今年4月3日、NASAはロシアのクリミア編入などウクライナをめぐる情勢を考慮し、職員に対しロシアと2国間の接触を禁止した。国際宇宙ステーション(ISS)の運用については例外とし、またロシアの関係者が参加する海外での国際会議への参加は認めている。
イズベスチヤ紙の取材に答えたロシア科学アカデミー生物医学問題研究所のオレッグ・オルロフ第一副部長によれば、ロシア連邦宇宙庁Roscosmosは、ISSの科学プログラムを強化し、ロシアとアメリカのモジュールに搭載された機器を相互に利用できるよう交渉しているとしている。生物医学問題研究所は米側と宇宙生物学、医学に関する共同のワーキンググループを組織し、共同実験の趣旨やISSクルーの参加に関する規則などについて話し合いを行っているという。
具体的には、2015年からISSで宇宙飛行士が1年間の長期滞在を開始するのに合わせ、ロシア側の生物学実験計画で飼育する生物を、アメリカ側の実験設備に置くというものだ。実験設備とは、現在NASAが準備中の新型げっ歯類飼育施設「Rodent Research System」ではないかと考えられる。ネズミ類を安全に軌道上に移送し、長期間にわたって飼育できる設備で、2014年後半からスペース X社のドラゴン補給船での打ち上げを予定している。
また、オルロフ氏は日本側にも実験施設の協力交渉を行って同意を得たと述べており、ISSの日本実験棟「きぼう」のことを差すと考えられる。

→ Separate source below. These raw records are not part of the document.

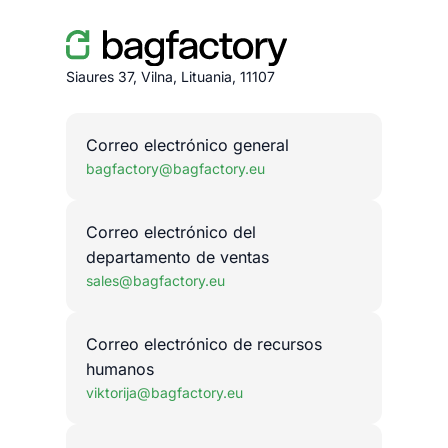
Siaures 37, Vilna, Lituania, 11107
Correo electrónico general
bagfactory@bagfactory.eu
Correo electrónico del
departamento de ventas
sales@bagfactory.eu
Correo electrónico de recursos
humanos
viktorija@bagfactory.eu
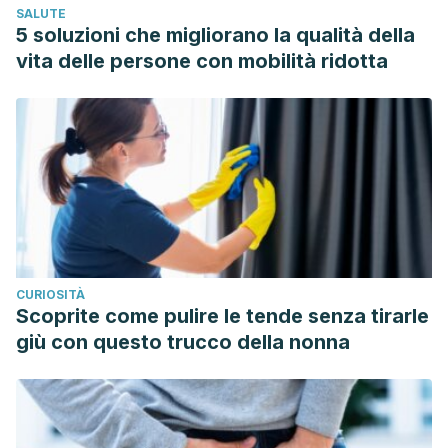
SALUTE
Journal of Biology and Medicine, 69(1), 51–60.
5 soluzioni che migliorano la qualità della
Selviana, B. Y. (2015). Effect of coffee and stress with the
vita delle persone con mobilità ridotta
incidence of gastritis. Majority. https://doi.org/J
MAJORITY|Volume 4 Nomor2|Januari 2015|
CURIOSITÀ
Scoprite come pulire le tende senza tirarle
giù con questo trucco della nonna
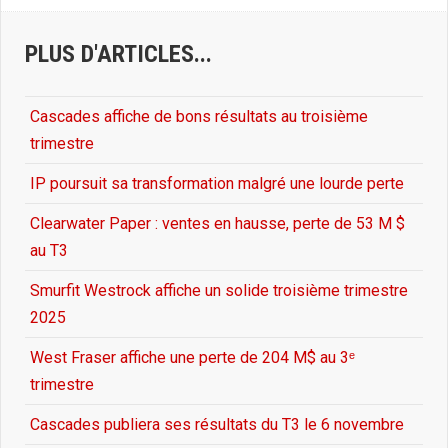
PLUS D'ARTICLES...
Cascades affiche de bons résultats au troisième
trimestre
IP poursuit sa transformation malgré une lourde perte
Clearwater Paper : ventes en hausse, perte de 53 M $
au T3
Smurfit Westrock affiche un solide troisième trimestre
2025
West Fraser affiche une perte de 204 M$ au 3ᵉ
trimestre
Cascades publiera ses résultats du T3 le 6 novembre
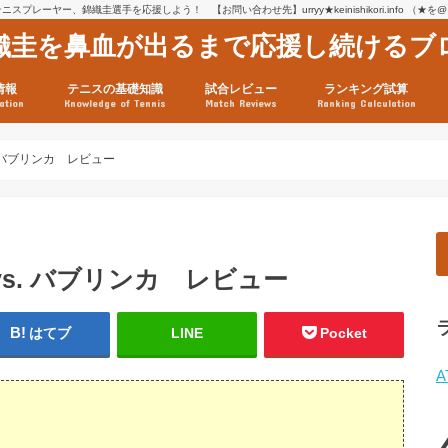
スプレーヤー、錦織圭選手を応援しよう！ 【お問い合わせ先】urryy★keinishikori.info （★
織圭を鼻血が出るまで応援し続けるブ
情報
テニスの基礎知識
試合レビュー
ランキング試算
ation
Knowledge of Tennis
Match Reviews
Ranking Calculation
ssage
ロフィール
績
グ推移
連グッズ
試合まとめ（2025年1月16
リスト（2021年8月10日時
ツアーの構造
ATPツアー ポイント表
テニス情報入手法
. バブリンカ レビュー
vs. バブリンカ レビュー
はてブ
LINE
Pocket
A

イズベスチヤ紙では、NASAのモスクワオフィスは取材にコメントしなかったとしている。また、この件に関する報道はイズベスチヤ紙、タス通信、モスクワタイムズなどロシア側報道では大きく扱われているものの、アメリカ側のメディアでは追認するような情報は見られていない。

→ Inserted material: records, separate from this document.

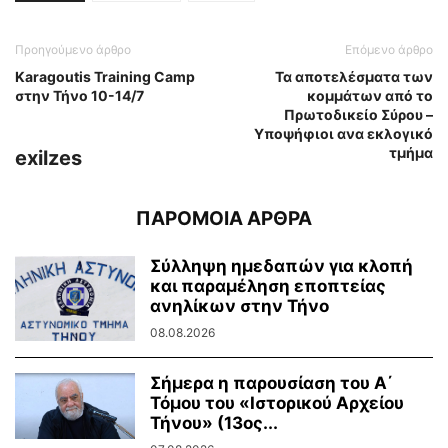
Προηγούμενο άρθρο
Επόμενο άρθρο
Karagoutis Training Camp
Τα αποτελέσματα των
στην Τήνο 10-14/7
κομμάτων από το
Πρωτοδικείο Σύρου –
Υποψήφιοι ανα εκλογικό
τμήμα
exilzes
ΠΑΡΟΜΟΙΑ ΑΡΘΡΑ
Σύλληψη ημεδαπών για κλοπή
και παραμέληση εποπτείας
ανηλίκων στην Τήνο
08.08.2026
Σήμερα η παρουσίαση του Α΄
Τόμου του «Ιστορικού Αρχείου
Τήνου» (13ος...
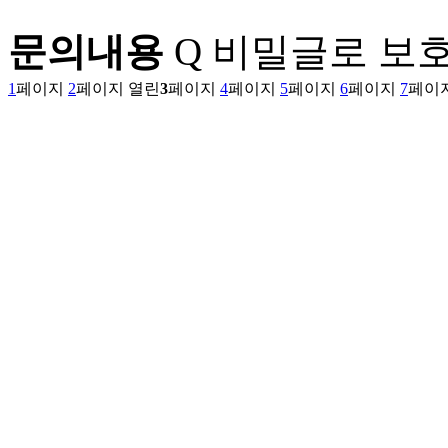
문의내용
Q
비밀글로 보호
1
페이지
2
페이지
열린
3
페이지
4
페이지
5
페이지
6
페이지
7
페이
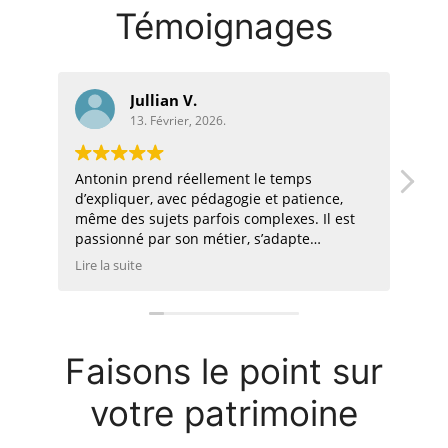
Témoignages
Jullian V.
13. Février, 2026.
Antonin prend réellement le temps
L’a
d’expliquer, avec pédagogie et patience,
m’a
même des sujets parfois complexes. Il est
en 
passionné par son métier, s’adapte
ave
parfaitement à votre profil, vos objectifs et
con
Lire la suite
Lire
votre situation personnelle, et propose des
mon
solutions cohérentes et pragmatiques pour
réa
constituer votre patrimoine et préparer
l’e
votre avenir.
sat
for
Faisons le point sur
Enc
votre patrimoine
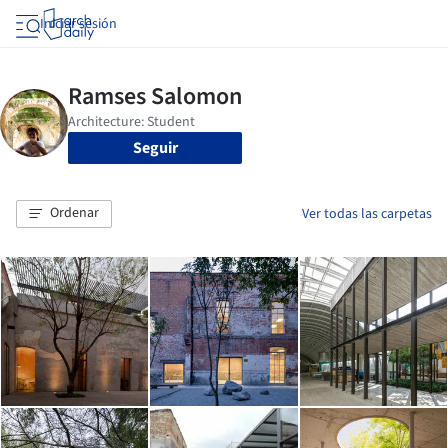
Iniciar sesión
Seguir
Ordenar
Ver todas las carpetas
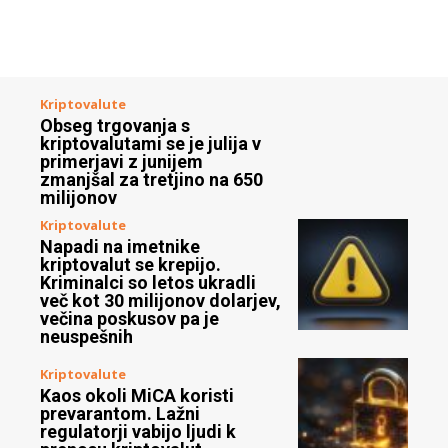
Kriptovalute
Obseg trgovanja s
kriptovalutami se je julija v
primerjavi z junijem
zmanjšal za tretjino na 650
milijonov
Kriptovalute
Napadi na imetnike
kriptovalut se krepijo.
Kriminalci so letos ukradli
več kot 30 milijonov dolarjev,
večina poskusov pa je
neuspešnih
Kriptovalute
Kaos okoli MiCA koristi
prevarantom. Lažni
regulatorji vabijo ljudi k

現在、ロシアは唯一のISSへの宇宙飛行士輸送手段であるソユーズ宇宙船を運用しており、クルー輸送の点では優位に立っている。ISSに現在接続されているロシアのモジュールは基本機能モジュール「ザーリャ」、サーヴィスモジュール「ズヴェズダ」の2棟で、クルーの居住空間となる基本機能モジュールで、米国「デスティニー」、日本「きぼう」、欧州「コロンバス」のような実験棟を運用していない。
ロシアが予定している多目的実験モジュール「MLM(愛称:ナウカ)」は、打ち上げ計画の大幅な遅れがあり、2013年末にはさらに不具合の発生から大規模修理を必要としていると報道されている。2017年まで打ち上げがずれ込むとの予想もある。ロシアのISS参加が2020年までとすれば、MLMで実験の成果を上げられる期間はかなり制限されることになる。